**Data visualization images:**

■ ■ ■ ■ ■ ■ ■

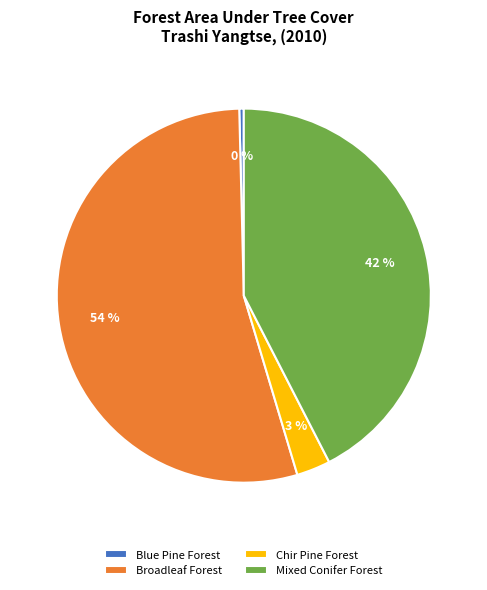

Do Broadleaf Forest and Mixed Conifer Forest together represent more than half of the pie?

Yes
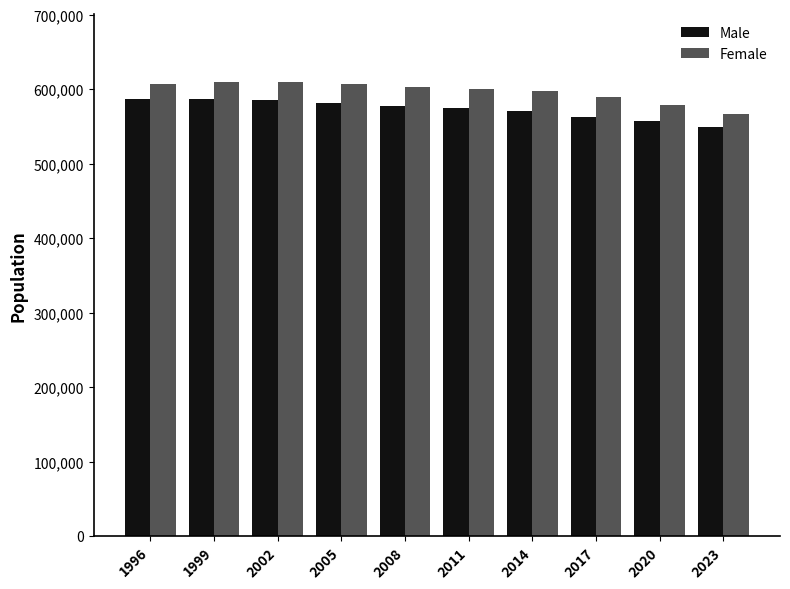

What is the sum of the Male values at 1999 and 2023?

1135708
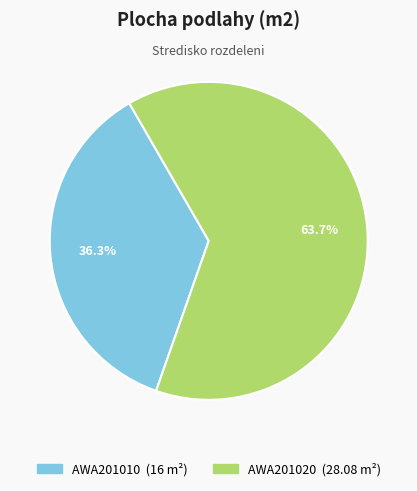

To the nearest percent, what portion does AWA201010 represent?

36%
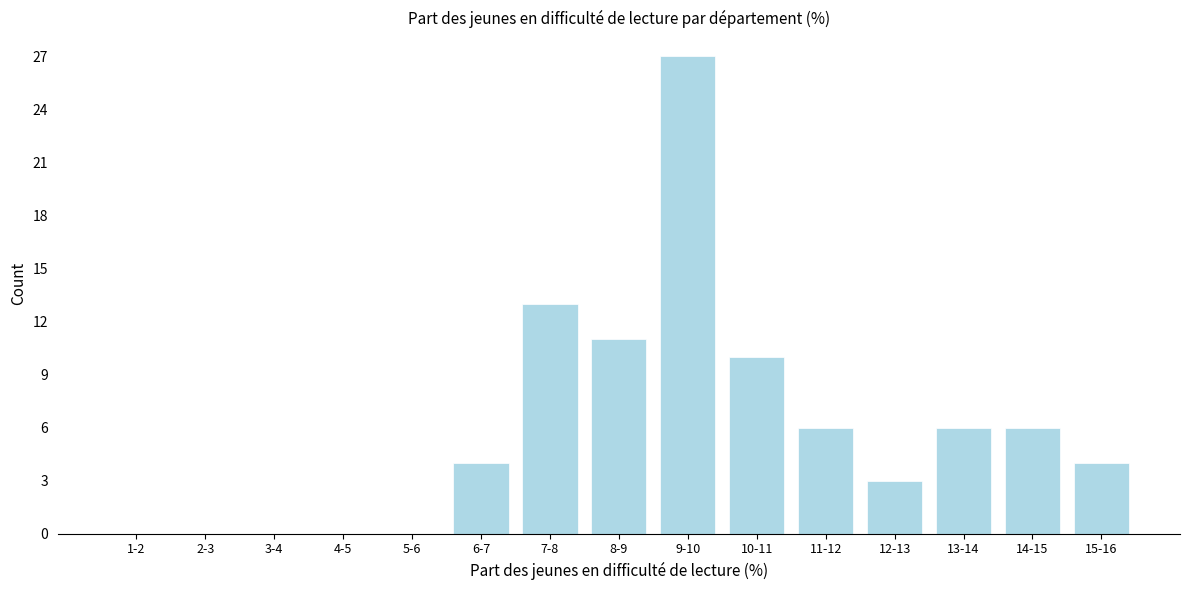

Reading right to left, what are all the values shown in this chart?

15-16=4	14-15=6	13-14=6	12-13=3	11-12=6	10-11=10	9-10=27	8-9=11	7-8=13	6-7=4	5-6=0	4-5=0	3-4=0	2-3=0	1-2=0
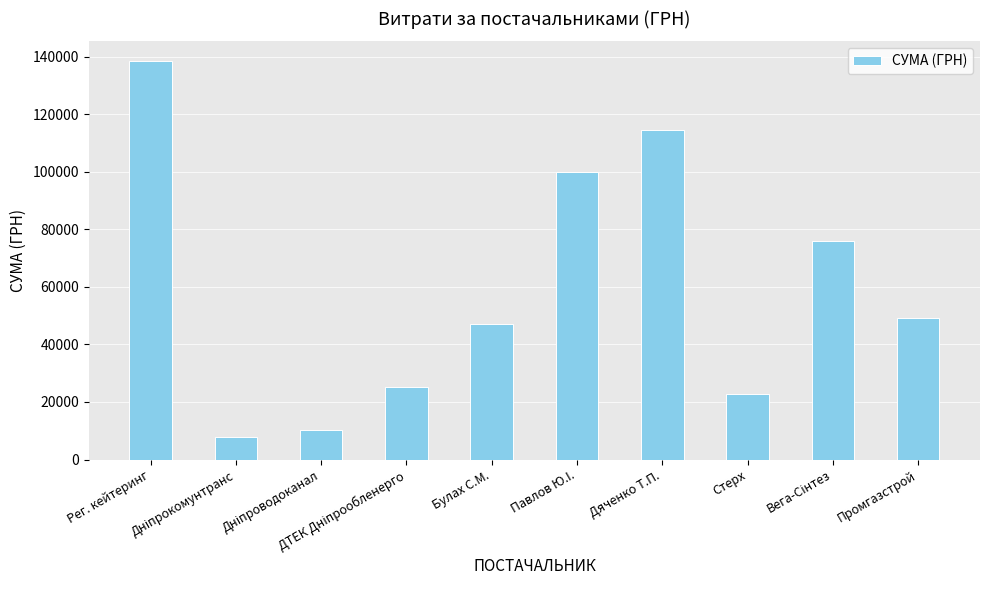

What is the value of the 5th bar from the left?

47203.0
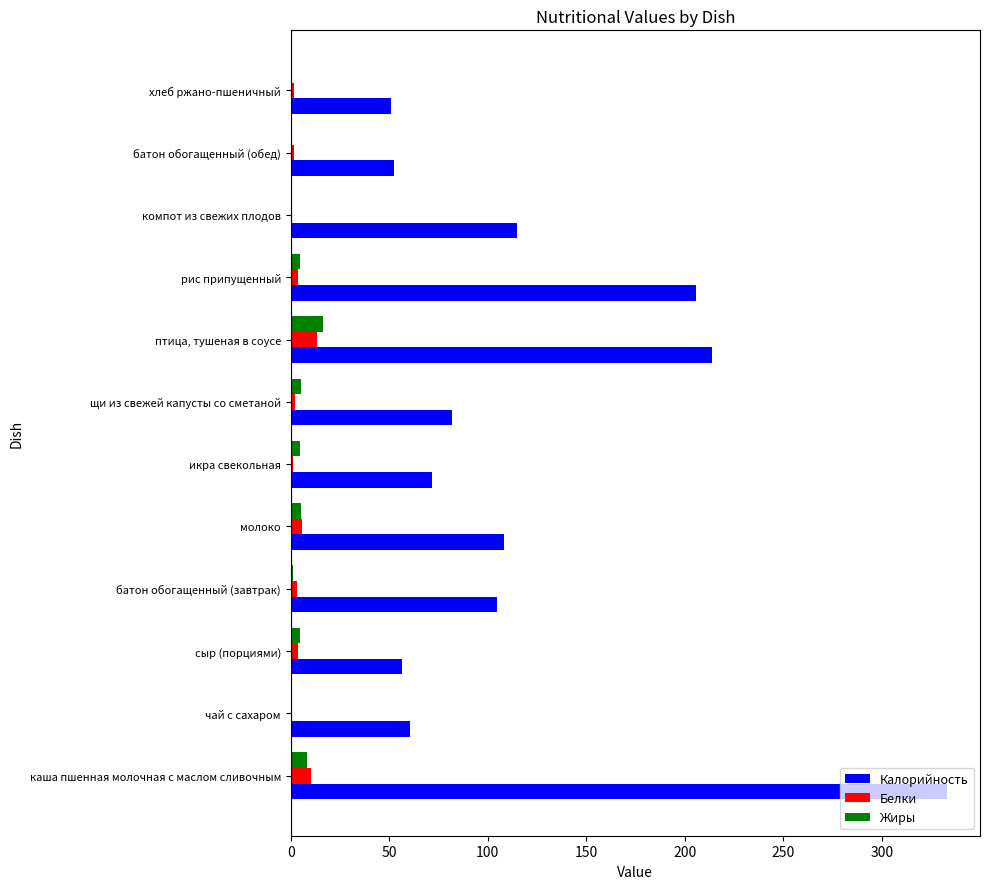

How many data points does each series have?

12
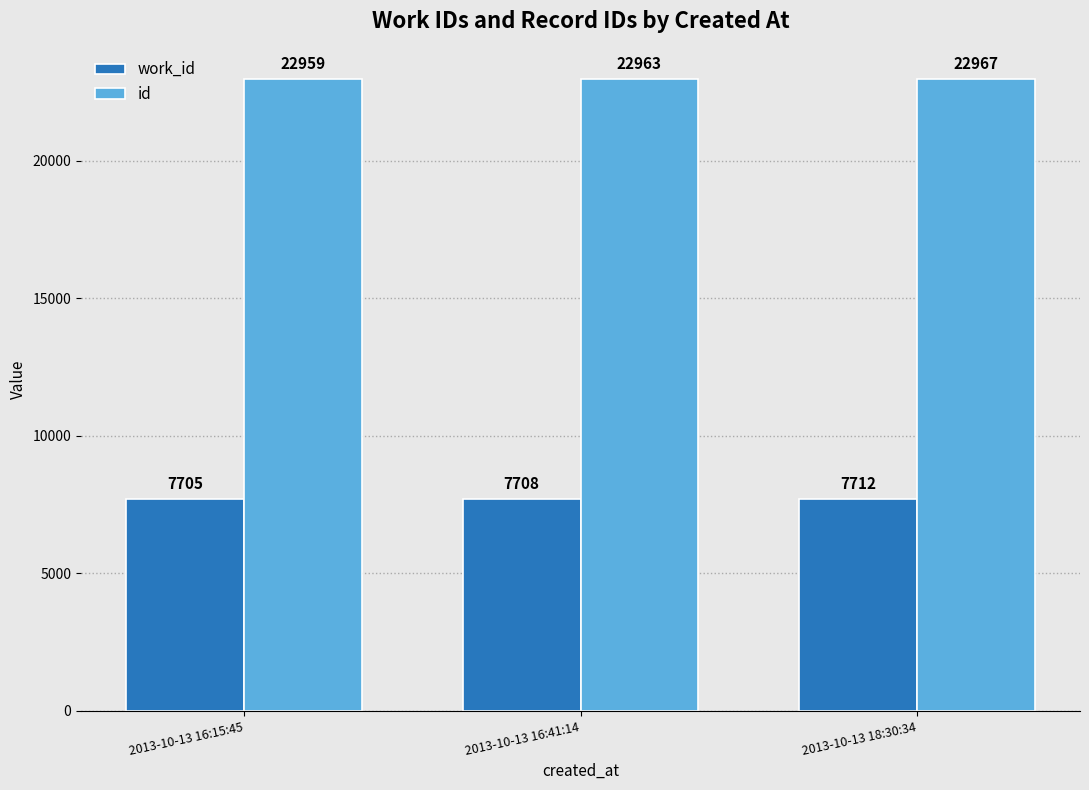

What is the difference between the maximum and minimum values in the work_id series?

7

■ ■ ■ ■ ■ ■ ■

Copy out every line of the records above word for word, leaving out the pictures.

**SOLUTION:**
Do Broadleaf Forest and Mixed Conifer Forest together represent more than half of the pie?

Yes

What is the sum of the Male values at 1999 and 2023?

1135708

To the nearest percent, what portion does AWA201010 represent?

36%

Reading right to left, what are all the values shown in this chart?

15-16=4	14-15=6	13-14=6	12-13=3	11-12=6	10-11=10	9-10=27	8-9=11	7-8=13	6-7=4	5-6=0	4-5=0	3-4=0	2-3=0	1-2=0

What is the value of the 5th bar from the left?

47203.0

How many data points does each series have?

12

What is the difference between the maximum and minimum values in the work_id series?

7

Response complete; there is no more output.